▶ ACTIVITY 1: Duplicate the warrant text from "COMMON STOCK PURCHASE WARRANT For" up to and including "OTHER APPLICABLE JURISDICTIONS.".
▶ ACTIVITY 2: According to the warrant text, in what form must the Holder pay the Exercise Price?
▶ ACTIVITY 3: Take the warrant text further, picking up after its final sentence.

▶ STUDY TEXT:
- - - -
COMMON STOCK PURCHASE WARRANT For the Purchase of __________ Shares of Common Stock, no par value of QUANTUMSPHERE,INC. A California Corporation

EX-10.4 8 v375738_ex10-4.htm EXHIBIT 10.4

 

 

THE SECURITIES REPRESENTED BY THIS WARRANT CERTIFICATE HAVE NOT BEEN REGISTERED UNDER THE UNITED STATES SECURITIES ACT OF 1933, AS AMENDED (THE “SECURITIES ACT”), OR ANY APPLICABLE STATE SECURITIES LAWS, AND MAY NOT BE SOLD, OFFERED FOR SALE, PLEDGED OR HYPOTHECATED OR OTHERWISE TRANSFERRED IN THE ABSENCE OF A REGISTRATION STATEMENT IN EFFECT WITH RESPECT TO THE SHARES UNDER THE SECURITIES ACT OR AN EXEMPTION FROM THE SECURITIES ACT. ANY SUCH TRANSFER MAY ALSO BE SUBJECT TO COMPLIANCE WITH APPLICABLE STATE SECURITIES LAWS AND THE LAWS OF OTHER APPLICABLE JURISDICTIONS.

 

COMMON STOCK PURCHASE WARRANT

 

For the Purchase of __________ Shares

of Common Stock, no par value

of

 

QUANTUMSPHERE, INC.

A California Corporation

 

For value received, ____________________ (the “Holder”), or his assigns, is entitled to, on or before the date specified below on which this Common Stock Purchase Warrant (the “Warrant”) expires, but not thereafter, to subscribe for, purchase and receive the number of fully paid and nonassessable shares of the common stock, no par value (the “Common Stock”), of QuantumSphere, Inc., a California corporation (the “Company”) set forth above, at a price of $__________ per share (the “Exercise Price”), upon presentation and surrender of this Warrant and upon payment by bank check of the Exercise Price for such shares of Common Stock to the Company at its principal office.
- - - -
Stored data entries
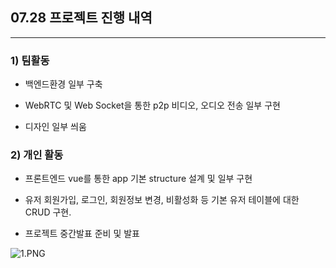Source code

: ## 07.28 프로젝트 진행 내역

---

### 1) 팀활동

- 백엔드환경 일부 구축

- WebRTC 및 Web Socket을 통한 p2p 비디오, 오디오 전송 일부 구현

- 디자인 일부 씌움

### 2) 개인 활동

- 프론트엔드 vue를 통한 app 기본 structure 설계 및 일부 구현

- 유저 회원가입, 로그인, 회원정보 변경, 비활성화 등 기본 유저 테이블에 대한 CRUD 구현.

- 프로젝트 중간발표 준비 및 발표 

![1.PNG](C:\Users\SSAFY\Downloads\1.PNG)
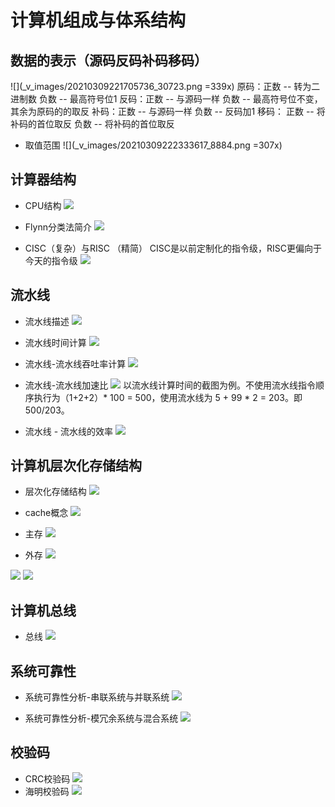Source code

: # 计算机组成与体系结构
## 数据的表示（源码反码补码移码）
![](_v_images/20210309221705736_30723.png =339x)
原码：正数 -- 转为二进制数
          负数 -- 最高符号位1
反码：正数 -- 与源码一样
          负数 -- 最高符号位不变，其余为原码的的取反
补码：正数 -- 与源码一样
          负数 -- 反码加1
移码： 正数 -- 将补码的首位取反
           负数 -- 将补码的首位取反

* 取值范围
 ![](_v_images/20210309222333617_8884.png =307x)

## 计算器结构
* CPU结构
![](_v_images/20210309223340488_7667.png)
* Flynn分类法简介
![](_v_images/20210309223725736_1904.png)

* CISC（复杂）与RISC （精简）
CISC是以前定制化的指令级，RISC更偏向于今天的指令级
![](_v_images/20210309224213224_4536.png)

## 流水线
* 流水线描述
![](_v_images/20210309224721751_21848.png)
* 流水线时间计算
![](_v_images/20210309225320562_32516.png)

* 流水线-流水线吞吐率计算
![](_v_images/20210309225921664_4231.png)
* 流水线-流水线加速比
![](_v_images/20210309230228231_11222.png)
以流水线计算时间的截图为例。不使用流水线指令顺序执行为（1+2+2）* 100 = 500，使用流水线为 5 + 99 * 2 = 203。即500/203。

* 流水线 - 流水线的效率
![](_v_images/20210309230737937_14354.png)

## 计算机层次化存储结构
* 层次化存储结构
![](_v_images/20210310222913729_19638.png)

* cache概念
![](_v_images/20210310223701313_1128.png)
* 主存
![](_v_images/20210310224115384_26485.png)

* 外存
![](_v_images/20210310224922081_13588.png)

![](_v_images/20210310230045905_26711.png)
![](_v_images/20210310230102089_14557.png)

## 计算机总线
* 总线
![](_v_images/20210310230247736_3147.png)
## 系统可靠性
* 系统可靠性分析-串联系统与并联系统
![](_v_images/20210310230714194_30515.png)

* 系统可靠性分析-模冗余系统与混合系统
![](_v_images/20210310230933473_10837.png)
## 校验码
* CRC校验码
![](_v_images/20210310232357040_2834.png)
* 海明校验码
![](_v_images/20210310233033457_14689.png)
- - - -
▶ YOUR RESPONSE 1:
COMMON STOCK PURCHASE WARRANT For the Purchase of __________ Shares of Common Stock, no par value of QUANTUMSPHERE,INC. A California Corporation

EX-10.4 8 v375738_ex10-4.htm EXHIBIT 10.4

 

 

THE SECURITIES REPRESENTED BY THIS WARRANT CERTIFICATE HAVE NOT BEEN REGISTERED UNDER THE UNITED STATES SECURITIES ACT OF 1933, AS AMENDED (THE “SECURITIES ACT”), OR ANY APPLICABLE STATE SECURITIES LAWS, AND MAY NOT BE SOLD, OFFERED FOR SALE, PLEDGED OR HYPOTHECATED OR OTHERWISE TRANSFERRED IN THE ABSENCE OF A REGISTRATION STATEMENT IN EFFECT WITH RESPECT TO THE SHARES UNDER THE SECURITIES ACT OR AN EXEMPTION FROM THE SECURITIES ACT. ANY SUCH TRANSFER MAY ALSO BE SUBJECT TO COMPLIANCE WITH APPLICABLE STATE SECURITIES LAWS AND THE LAWS OF OTHER APPLICABLE JURISDICTIONS.

▶ YOUR RESPONSE 2: By bank check.

▶ YOUR RESPONSE 3:
1.           Exercise of Warrant. This Warrant may be exercised in whole or in part, from time to time, commencing on the date hereof (the “Issue Date”) and expiring on the fifth (5th) anniversary date hereof, by presentation and surrender hereof to the Company, with the Exercise Form annexed hereto duly executed and accompanied by payment by bank check of the Exercise Price for the number of shares specified in such form, together with all federal and state taxes applicable upon such exercise, if any. If this Warrant should be exercised in part only, the Company shall, upon surrender of this Warrant for cancellation, execute and deliver a new Warrant evidencing the right of the Holder to purchase the balance of the shares purchasable hereunder. Upon receipt by the Company of this Warrant and the Exercise Price at the office of the Company, in proper form for exercise, the Holder shall be deemed to be the holder of record of the shares of Common Stock issuable upon such exercise, notwithstanding that certificates representing such shares of Common Stock shall not then be actually delivered to the Holder. If the subscription rights represented hereby shall not be exercised at or before 5:00 P.M., Pacific Time, on the expiration date specified above, this Warrant shall become void and without further force or effect, and all rights represented hereby shall cease and expire.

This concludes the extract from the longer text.